● Supplied text:
::::::

During handling of the above exception, another exception occurred:

Traceback (most recent call last):

  File "/usr/local/airflow/.local/lib/python3.7/site-packages/zthreading/tasks.py", line 173, in _run_as_thread
    rslt = self.action(*args, **kwargs)

  File "/usr/local/airflow/.local/lib/python3.7/site-packages/airflow_kubernetes_job_operator/kube_api/client.py", line 230, in _exdcute_query
    self.query_loop(client)

  File "/usr/local/airflow/.local/lib/python3.7/site-packages/airflow_kubernetes_job_operator/kube_api/client.py", line 375, in query_loop
    raise err

airflow_kubernetes_job_operator.kube_api.exceptions.KubeApiClientException: airflow_kubernetes_job_operator.kube_api.operations.DeleteNamespaceResource, Unauthorized: Unauthorized
LamaAni commented 3 years ago

Hi Victor,

Hum since in this operator the client is internally defined, we can create a method there to refresh the token, not affecting the operator in general.

You can find the client @ kubernetes_job_operator/client.

Sadly I have little time at the moment to address this, but if you find a solution we can integrate it.

LamaAni commented 3 years ago

Client file location: https://github.com/LamaAni/KubernetesJobOperator/blob/master/airflow_kubernetes_job_operator/kube_api/client.py

duferdev commented 3 years ago

Hi Zav,

Thanks for your quick response!

Yup, i've already saw that the original client is wrapped in operator's KubeApiRestClient but, according to some comments I saw like https://github.com/kubernetes-client/python/issues/741#issuecomment-518052241 just refreshing the token is not an option, so you have to create a new one. I didn't look that far, but probably we would need to recreate the configuration if authentication happens there. Maybe the fastest solution would be to create both of them in any call, that's why i'm saying that this could end with performance issues in some use cases.

Anyway, knowing that you're not fully available right now, i will try to write some code here. If some other contributor wants to join me, would be a good help.

Wish me luck :)

duferdev commented 3 years ago

I've got something that forks for us, but it's completely custom for our tricky use case. Apart from that, i was forced to do the fix from your 2.0 version because for some reason newer ones are not working. Maybe my college @carlosliarte (I think you already know him) can give you more details on that.

Given I'am in a hurry, i've decided to fork your repo and evolve our custom version from your 2.0 until we both have more time to look at all this details carefully (I wasn't able to run any test here to check if our changes break some other supported usage). The idea is to join those changes in your last version, make that version work in any case (including ours), and get back to this source. Probably by that time, the main issue in the oficial k8s client will be solved and we will just need to upgrade the client version, do some QA and publish a new release.

For the record, this are the (ugly) changes that worked for us:

https://github.com/duferdev/KubernetesJobOperator/pull/1

I will leave it in our preproduction enviroment for a while to check if they're stable

Feel free to close this issue if you want

LamaAni commented 3 years ago

Hi Tnx,

I'll grab a look at that and see if I can integrate this idea into the operator and how. I would prefer it to be an option. The recreation of the token can be done, or the recreation of the client in the case of disconnect. It would take a while though, so apologies for that. I have started a new project recently and the load is high.

LamaAni commented 3 years ago

Hi

I see you propagated the config file. Can you share your config? I have not read the amazon documentation yet.

duferdev commented 3 years ago

Hi Zav,

I would prefer it to be an option. The recreation of the token can be done, or the recreation of the client in the case of disconnect.

::::::

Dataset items
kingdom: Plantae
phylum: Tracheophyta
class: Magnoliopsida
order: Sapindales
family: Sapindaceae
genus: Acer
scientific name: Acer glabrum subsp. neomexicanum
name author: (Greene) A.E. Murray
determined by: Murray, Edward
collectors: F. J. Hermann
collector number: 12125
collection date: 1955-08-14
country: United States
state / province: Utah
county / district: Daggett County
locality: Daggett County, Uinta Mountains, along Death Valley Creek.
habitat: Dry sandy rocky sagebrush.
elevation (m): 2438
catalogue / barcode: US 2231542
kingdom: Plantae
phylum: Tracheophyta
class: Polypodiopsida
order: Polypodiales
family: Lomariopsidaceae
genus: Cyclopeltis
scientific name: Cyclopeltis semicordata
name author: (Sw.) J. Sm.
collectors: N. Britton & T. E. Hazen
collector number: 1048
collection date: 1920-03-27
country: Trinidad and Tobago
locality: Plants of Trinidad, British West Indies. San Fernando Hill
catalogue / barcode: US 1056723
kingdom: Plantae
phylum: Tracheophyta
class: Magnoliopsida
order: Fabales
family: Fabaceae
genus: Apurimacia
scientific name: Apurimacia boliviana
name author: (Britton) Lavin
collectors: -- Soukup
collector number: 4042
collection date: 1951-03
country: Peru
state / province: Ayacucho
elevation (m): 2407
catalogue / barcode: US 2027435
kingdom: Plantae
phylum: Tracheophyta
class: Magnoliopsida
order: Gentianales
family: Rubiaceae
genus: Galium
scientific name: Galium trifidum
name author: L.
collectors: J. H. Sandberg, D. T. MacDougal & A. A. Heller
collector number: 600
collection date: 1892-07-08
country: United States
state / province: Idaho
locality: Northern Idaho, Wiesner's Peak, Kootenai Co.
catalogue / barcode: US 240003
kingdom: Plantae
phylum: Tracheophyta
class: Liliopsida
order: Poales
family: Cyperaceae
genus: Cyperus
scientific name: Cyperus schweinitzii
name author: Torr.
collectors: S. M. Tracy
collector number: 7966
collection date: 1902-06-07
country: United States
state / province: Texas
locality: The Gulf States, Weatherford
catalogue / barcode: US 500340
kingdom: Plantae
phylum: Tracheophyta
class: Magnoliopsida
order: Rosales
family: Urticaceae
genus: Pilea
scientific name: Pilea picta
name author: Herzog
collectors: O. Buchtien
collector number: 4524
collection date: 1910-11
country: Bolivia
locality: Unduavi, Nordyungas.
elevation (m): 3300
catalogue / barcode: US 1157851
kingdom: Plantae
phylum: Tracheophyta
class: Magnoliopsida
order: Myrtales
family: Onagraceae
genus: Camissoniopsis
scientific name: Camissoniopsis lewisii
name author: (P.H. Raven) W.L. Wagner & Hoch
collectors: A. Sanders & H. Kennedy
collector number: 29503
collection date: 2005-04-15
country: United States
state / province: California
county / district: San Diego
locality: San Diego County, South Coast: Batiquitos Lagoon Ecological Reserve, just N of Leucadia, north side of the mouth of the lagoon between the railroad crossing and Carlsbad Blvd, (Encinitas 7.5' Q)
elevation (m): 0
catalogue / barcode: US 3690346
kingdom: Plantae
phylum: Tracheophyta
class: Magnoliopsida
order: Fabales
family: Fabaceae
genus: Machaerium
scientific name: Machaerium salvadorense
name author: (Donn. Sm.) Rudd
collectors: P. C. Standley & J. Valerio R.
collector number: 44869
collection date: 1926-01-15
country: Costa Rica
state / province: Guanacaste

::::::

● Instructions:
a – Rewrite the stretch of the issue thread from "Hum since in" through "can integrate it.", swapping "token" for "credentials".
b – Copy the stretch of the rows from the line containing "family: Rubiaceae" through the line containing "locality: Northern Idaho, Wiesner's", word for word.
The issue thread and the rows have nothing to do with each other.

● Answers per task:
a –
Hum since in this operator the client is internally defined, we can create a method there to refresh the credentials, not affecting the operator in general.

You can find the client @ kubernetes_job_operator/client.

Sadly I have little time at the moment to address this, but if you find a solution we can integrate it.

b –
family: Rubiaceae
genus: Galium
scientific name: Galium trifidum
name author: L.
collectors: J. H. Sandberg, D. T. MacDougal & A. A. Heller
collector number: 600
collection date: 1892-07-08
country: United States
state / province: Idaho
locality: Northern Idaho, Wiesner's Peak, Kootenai Co.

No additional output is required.